Exxon’s reserves life shrank from 17 years in 2014 to 15 in 2017. Eni’s from 10.6 to 10.1 years despite its discoveries. Shell slipped from 12 to 9 years over the period.
“There is clear deterioration [in reserves] and this will be a problem in time,” according to Jonathan Waghorn, manager of the energy fund at Guinness Asset Management.
But for now, “10 to 12 year’s reserve life should be fine, so it is not a materially important component between the majors.”
The Best Barrels
With electric vehicles on the ascent and a peak for fuel demand on the horizon, the focus on the reserves is shifting to the quality of the reserves rather than the quantity
“Some reserves are more efficient than others,” Eldar Saetre, CEO of Norwegian oil giant Equinor told Reuters.

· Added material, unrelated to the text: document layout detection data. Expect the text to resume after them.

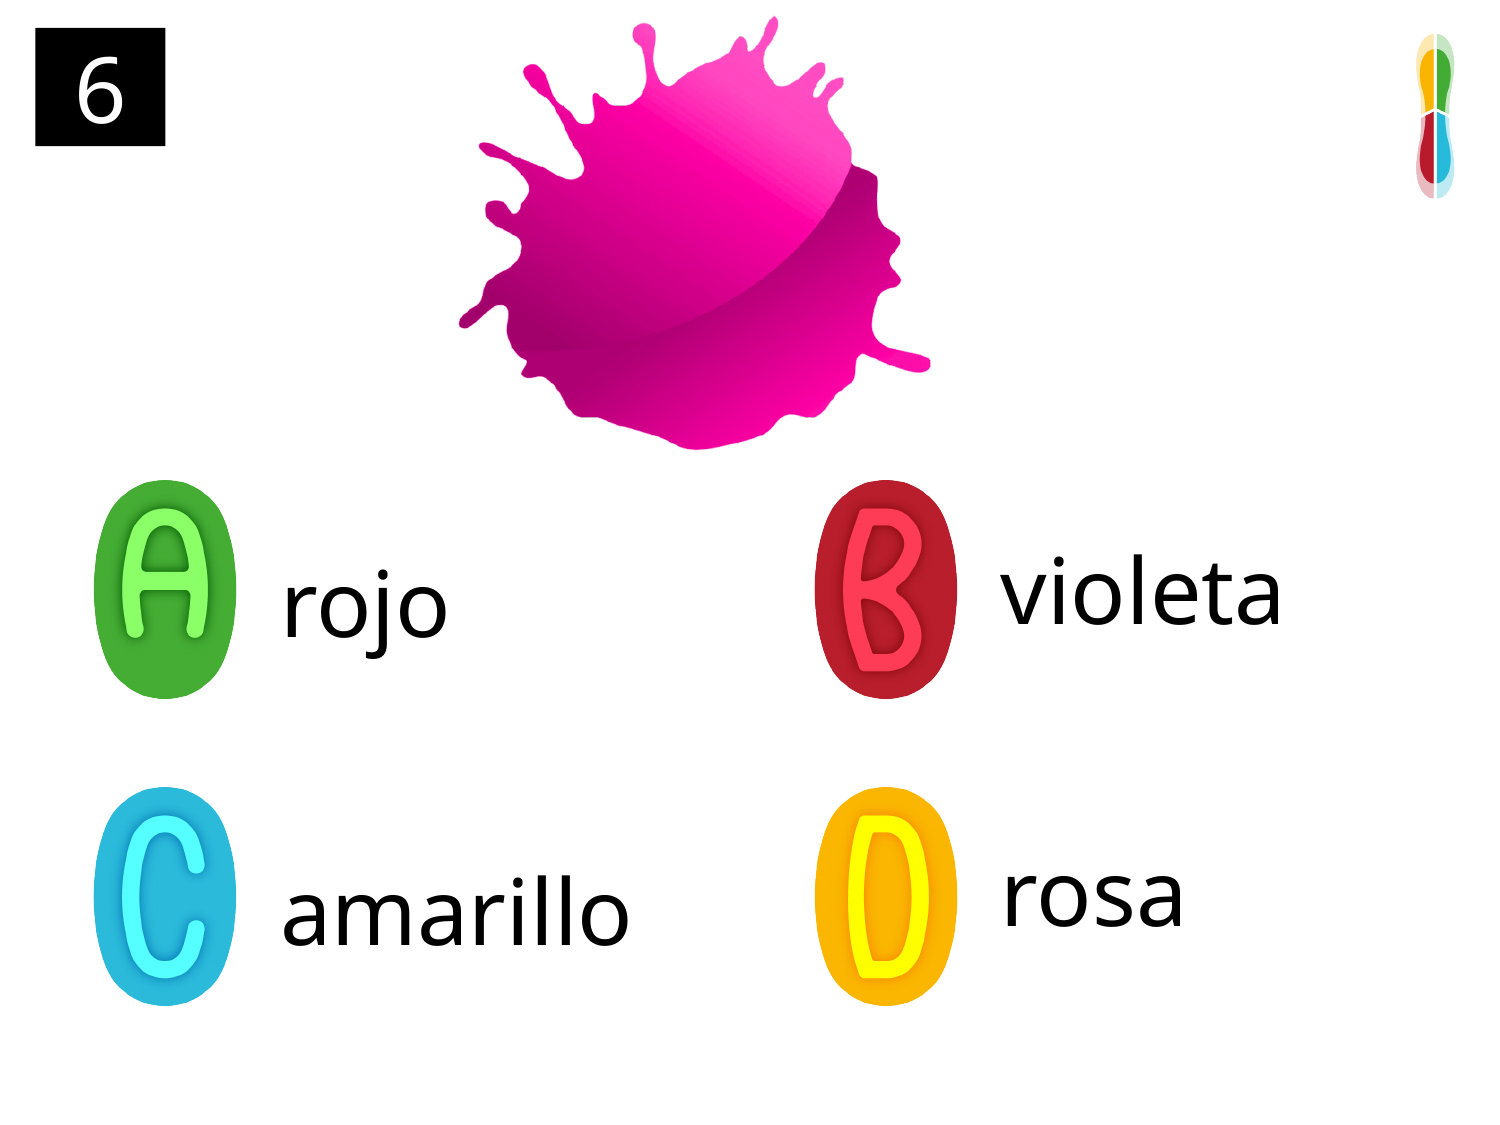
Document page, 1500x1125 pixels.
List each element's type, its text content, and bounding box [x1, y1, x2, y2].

picture [1375, 27, 1495, 206]
text_box rojo [270, 538, 756, 664]
text_box rosa [991, 827, 1477, 952]
text_box violeta [991, 526, 1477, 651]
picture [64, 745, 266, 1048]
picture [64, 438, 266, 740]
text_box amarillo [270, 846, 756, 971]
picture [785, 745, 987, 1048]
picture [442, 1, 987, 740]
title 6 [35, 27, 166, 147]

“At some point we see a shrinking oil and gas industry, when that will be I do not know, but then it is really important that the best barrels come in and that will be increasingly a competitive factor.”

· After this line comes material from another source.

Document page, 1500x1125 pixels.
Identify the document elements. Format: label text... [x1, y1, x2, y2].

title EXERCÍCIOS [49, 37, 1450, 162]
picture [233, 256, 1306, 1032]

Some companies are already changing strategies to adapt to the new focus.
Oil prices are not expected to rise sharply in the long-term and governments are seeking to reduce pollution and greenhouse gas emissions. This means firms are adjusting by setting ceilings for the cost of projects, often below $35/bbl. Oil reached a $80/bbl this month, the highest since late 2014.
Crude oil and natural gas have different grades and the cost of pumping them can vary hugely. Saudi Arabia’s oil is easier and therefore cheaper to extract than Angola’s complex deepwater wells.
Canada’s oil sands have become less attractive due to their high cost of extraction and high carbon intensity. Exxon wrote down a large part of its Canadian oil reserves in 2017. Its largest rival, Shell, has sold most of its Canadian assets in recent years.
North American shale which has emerged over the past decade can be developed relatively quickly and at low cost, in contrast to multibillion dollar deepwater projects that take years to develop.
The Permian basin in Texas, the heartland of the shale oil boom in recent years, saw production costs drop sharply to as low as $30/bbl.
Exxon and U.S. rival Chevron have both acquired large acreage in the Permian in recent years. Shell is also expanding in U.S. shale.
The Gulf of Mexico (GoM) also has low extraction costs because it has large reservoirs of oil and some infrastructure is already located there such as services companies and onshore bases.
Statoil and Total have bought exploration acreage in the GoM in recent months.
Brazil’s pre-salt reserves also have low costs as there are huge reservoirs and also some existing infrastructure. All eight companies are there and several have recently sharply increased their production in the basin.
“We are now getting to the point that the focus on efficiencies and producing reserves at a low level is what investors expect,” Karev said.
Oil major Exxon Mobil said Jan. 31 it would create three new separate E&P companies, effective April 1, in an effort to double its profit by 2025.
Chevron expects to spend $15.8 billion on oil and gas exploration in 2018, with spending on shale rising to $4.3 billion overall, CEO John Watson said.
ExxonMobil said about 900 million boe in its portfolio now qualify as proved reserves under U.S. SEC Guidelines due to the rebound of oil prices in 2017.